How to store files in a database?

This is a common question that will normally be answered with a prejudiced answer. Technically, databases are able to hold binary data without bigger performance issues, and it is a fact that storing binary data to a database is common practice (e.g., for IP addresses).

The common answer that “storing files into databases is the worst thing you could do” is simply wrong because it depends on what you will store and how it will scale.

The general problem of storing files outside of databases and “reference to storage places with file paths” is that isn’t any file system mechanism which could take action to automatically sync the database with the file system state. So, if you delete a file from the database, you have to delete it by yourself from the storage-space of your file system and vice versa.

The biggest issue about files that are referenced in a database appears when you backup a database by making a snapshot. It will be close to impossible to store a backup of the “current state” of files stored outside the database, because it will be possible to touch such files while the snapshot is being created. Integrity in backups matters, which is difficult when referenced parts decentralize.

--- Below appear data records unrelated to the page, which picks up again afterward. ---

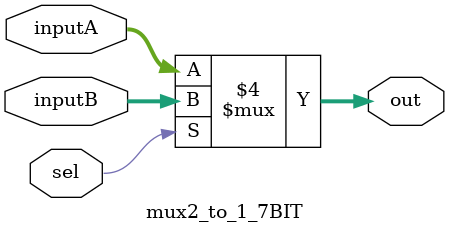
<source format=sv>


module mux2_to_1_7BIT(out,inputA,inputB,sel); // signal multiplexing between 2 128-Bit words.

output logic [6:0] out;
input [6:0] inputA;
input [6:0] inputB;
input sel;

always @(inputA or inputB or sel) begin
  
  if (sel == 0) begin
	out <= inputA;
  end
  else begin
	out <= inputB; 
  end
end
endmodule
</source>
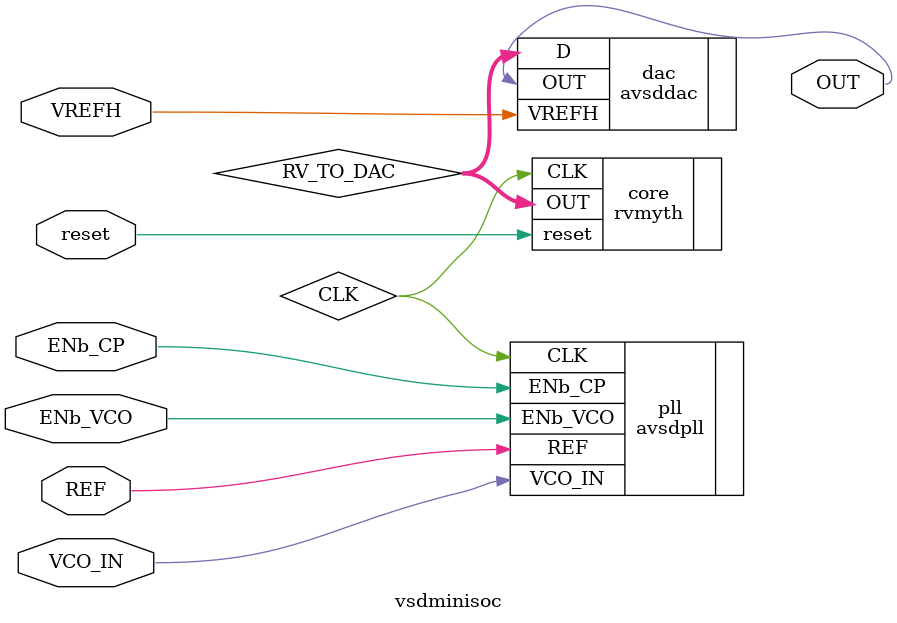
<source format=v>
module vsdminisoc (
   output wire OUT,
   input  wire reset,
   input  wire VCO_IN,
   input  wire ENb_CP,
   input  wire ENb_VCO,
   input  wire REF,
   //input  wire VREFL,
   input  wire VREFH
);

   wire CLK;
   wire [9:0] RV_TO_DAC;
   
   rvmyth core (
      .OUT(RV_TO_DAC),
      .CLK(CLK),
      .reset(reset)
   );

   avsdpll pll (
      .CLK(CLK),
      .VCO_IN(VCO_IN),
      .ENb_CP(ENb_CP),
      .ENb_VCO(ENb_VCO),
      .REF(REF)
   );  

   avsddac dac (
      .OUT(OUT),
      .D(RV_TO_DAC),
      // .VREFL(VREFL),
      .VREFH(VREFH)   
   );
    
endmodule

</source>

The general problem of storing files inside of databases as part of a table or as a table referenced to other tables is the maximum storage size of the database engine and some limits of the file system and streams used by the database. If you wouldn’t ever touch those limits, you’ll be fine with storing your files in the database. On contrary to the file system, binary data stored at the database will also allocate a bit more memory at the storage because of indexes and metadata for those rows. Nothing to struggle with, but it should be included with the blueprints of the database(-cluster) that are set in stone.

The biggest issue about files in databases is that a native connection to a database in a PHP environment takes more than a second. A file stream to the client, however, will keep the database connection open until the database sends the last bit of the stored binary data. This can be an issue because of the max_connection limit of the database. It should be considered when building the database platform if the database is intended to be used for file storage. Caching frequently requested files can be a good solution.

So, using the database as a file storage is possible and performant. It is an option to consider and depends on your infrastructure. A database that holds all (binary) data that’s referenced inside the database is a totally synced database. If this is a must for your project and backup plans, you have to depend on it.

Databases are good for one thing: holding data. They do not care, regardless of whether it’s 1 byte or 10 gigabytes.